Unfortunately, it is corporations, not ordinary people, who also write the official histories of nations and see them published, distributed and most crucially, made curriculum to schoolchildren and college students. It is absolutely in these corporations’ interests to propagate and perpetuate this utterly false mythology that the history of the nations is the history of governments. By creating such a total blindness to the historic behaviors of commercial business enterprises and such a vacuous indifference to their presence in every event both major and minor in the known history of the modern world, this smokescreen of ignorance leaves corporations and financiers entirely at liberty to formulate whatever policies best suit them and require any government standing in their path to implement them or be toppled from power unceremoniously, by any of the endless means business has of tweaking balances of official powers in their own permanent favor.
So a person may fantasize and wax philosophical all day about what “we” ought to do in the world or how “the Russians” (whichever Russians that means) might feel about it or react to it, but the business world isn’t paying any heed to such board-game fantasy.
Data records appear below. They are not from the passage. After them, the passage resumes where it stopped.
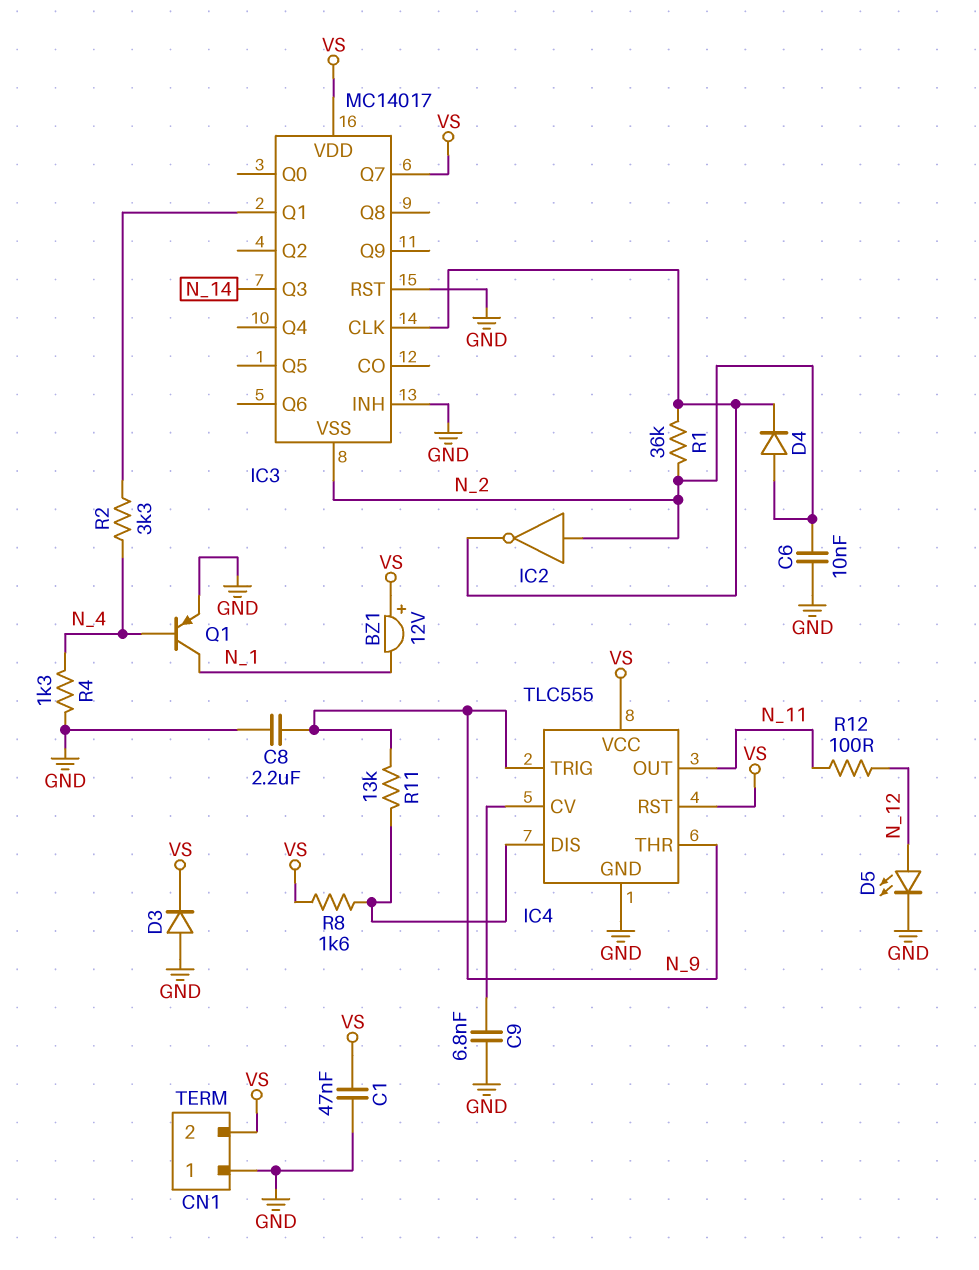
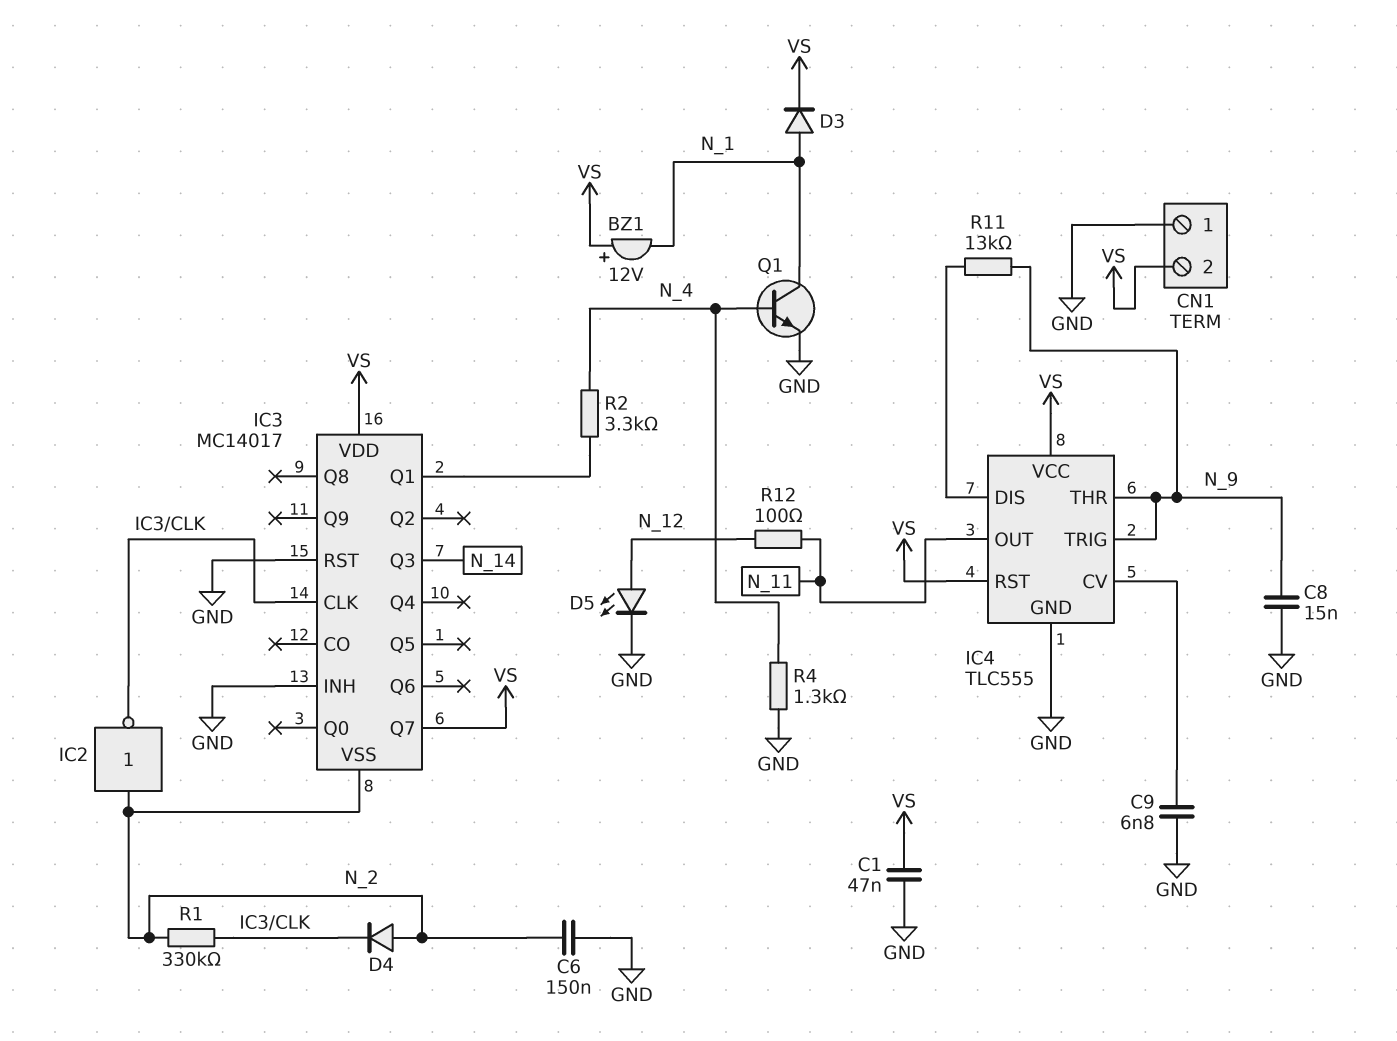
C6: 10nF (GND, N_2) -> 150nF (GND, N_2)
C8: 2.2uF (GND, N_9) -> 15nF (GND, N_9)
D3: diode (A GND, K VS) -> diode (A N_1, K VS)
Q1: PNP (B N_4, C N_1, E GND) -> NPN (B N_4, C N_1, E GND)
R1: 36k (IC3/CLK, N_2) -> 330k (IC3/CLK, N_2)
R8: 1.6k (IC4/DIS, VS) -> none

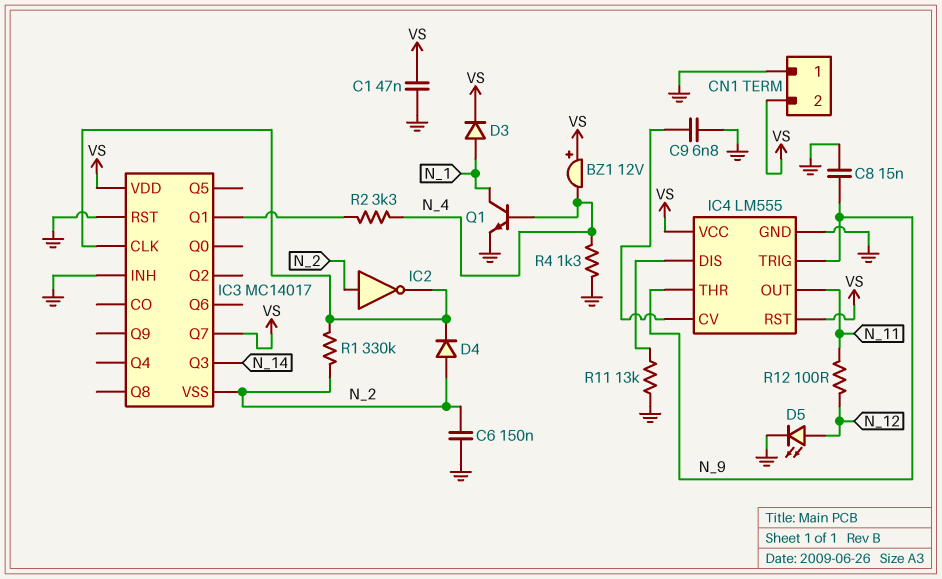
BZ1: buzzer 12V (plus VS, minus N_1) -> buzzer 12V (plus VS, minus N_4)
IC4: TLC555 -> LM555
R11: 13k (IC4/DIS, N_9) -> 13k (GND, IC4/DIS)

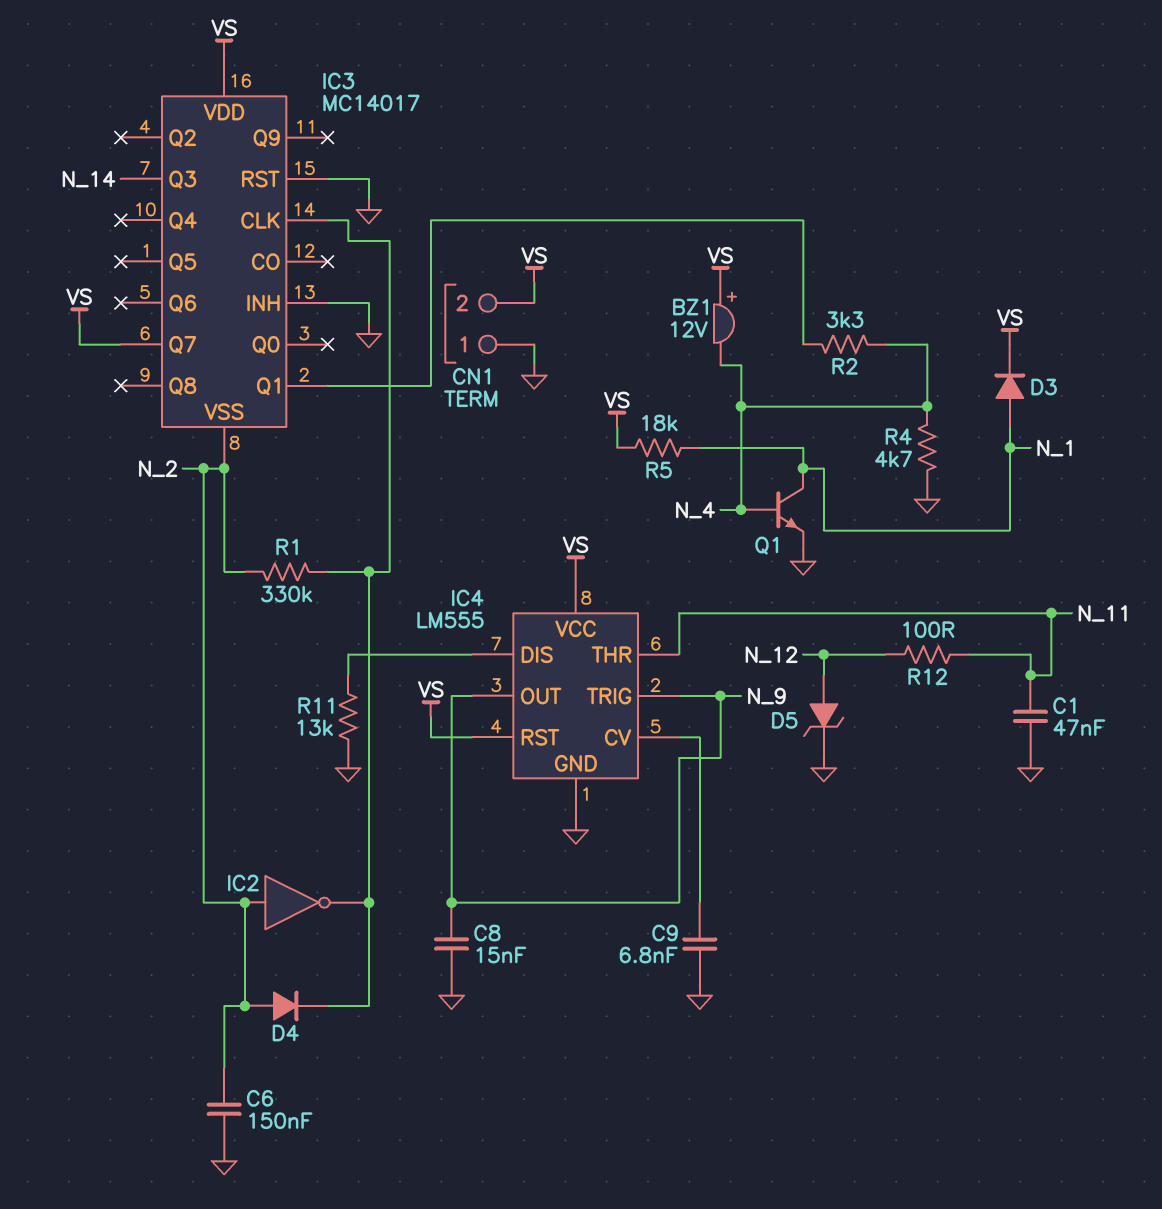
C1: 47nF (GND, VS) -> 47nF (GND, N_11)
D5: LED (A N_12, K GND) -> zener (A N_12, K GND)
IC4 pin OUT: N_11 -> N_9
IC4 pin THR: N_9 -> N_11
R4: 1.3k (GND, N_4) -> 4.7k (GND, N_4)
R5: none -> 18k (N_1, VS)

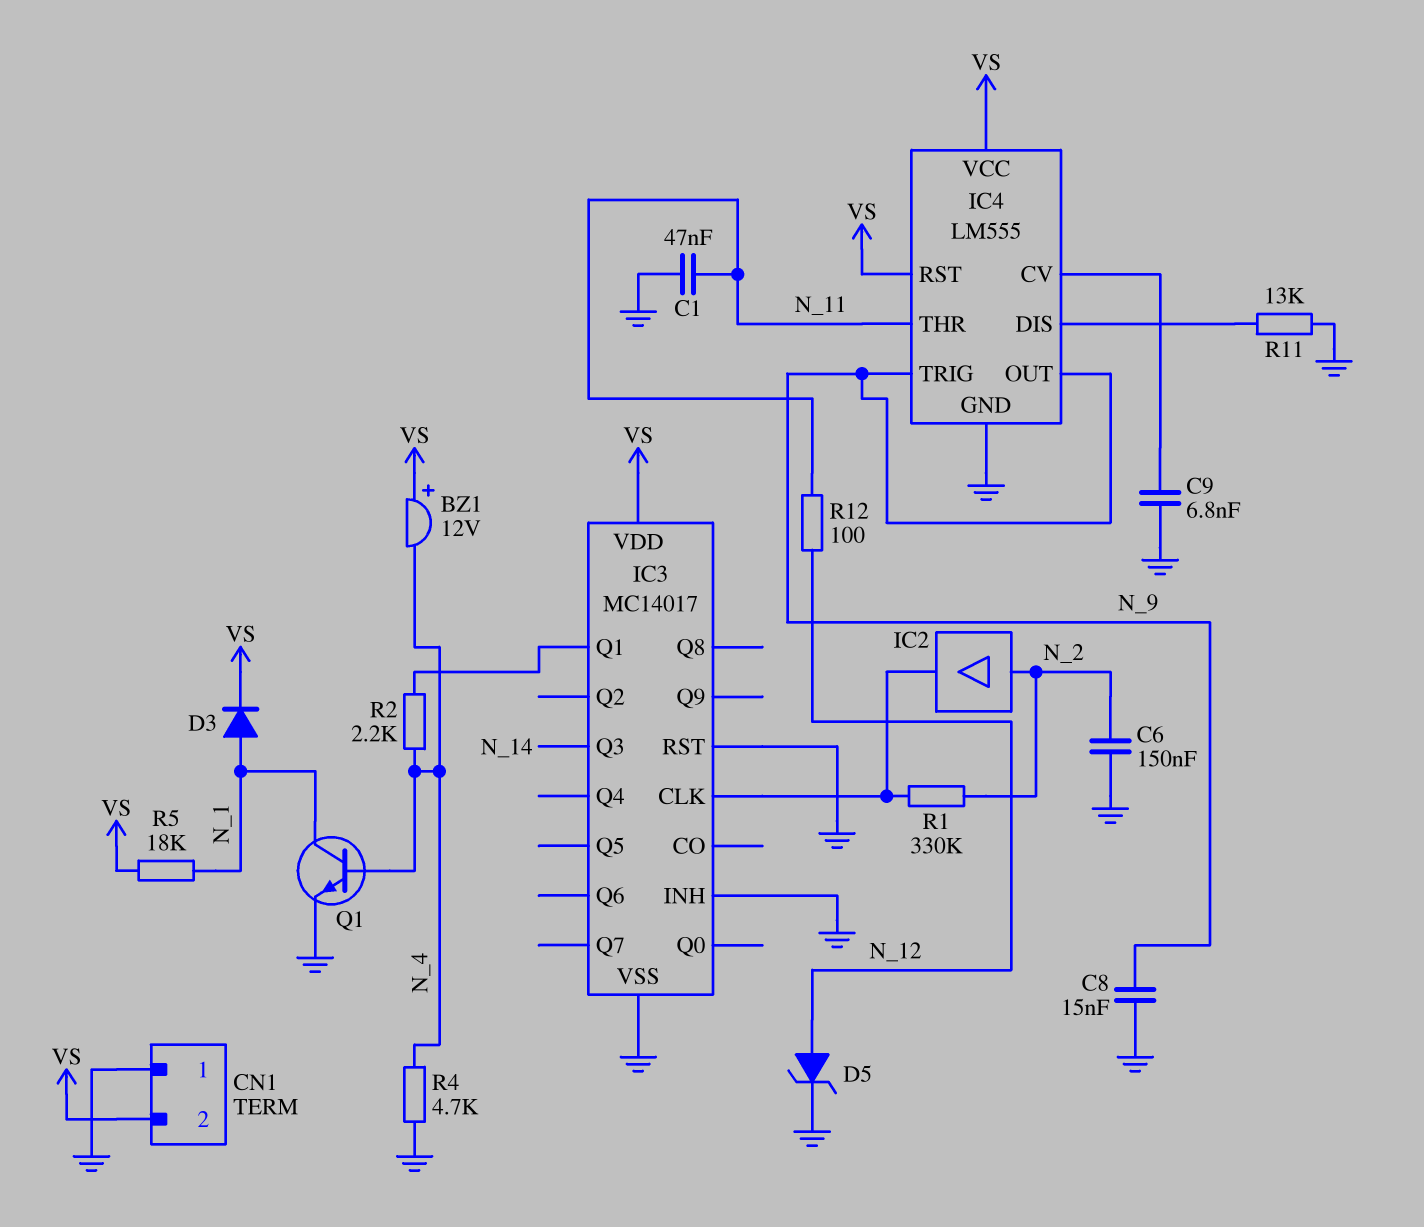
D4: diode (A N_2, K IC3/CLK) -> none
IC2: NOT (in N_2, out IC3/CLK) -> buffer (in N_2, out IC3/CLK)
IC3 pin Q7: VS -> none
IC3 pin VSS: N_2 -> GND
R2: 3.3k (IC3/Q1, N_4) -> 2.2k (IC3/Q1, N_4)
There are profits to reap from resources to be appropriated and billions of people to fleece by telling them what reality is, and by convincing them via entertainment and propaganda and “education” that their consumer habits bear no significant relation to the international shenanigans of the companies who engineer the whole nationless ruse of consumerism around the world, and they waste little effort over whose flag may be flying over which field of enterprise, unless and until those who salute it or pretend to be serving under it begin to be a nuisance to their own, vastly more historically relevant, interests.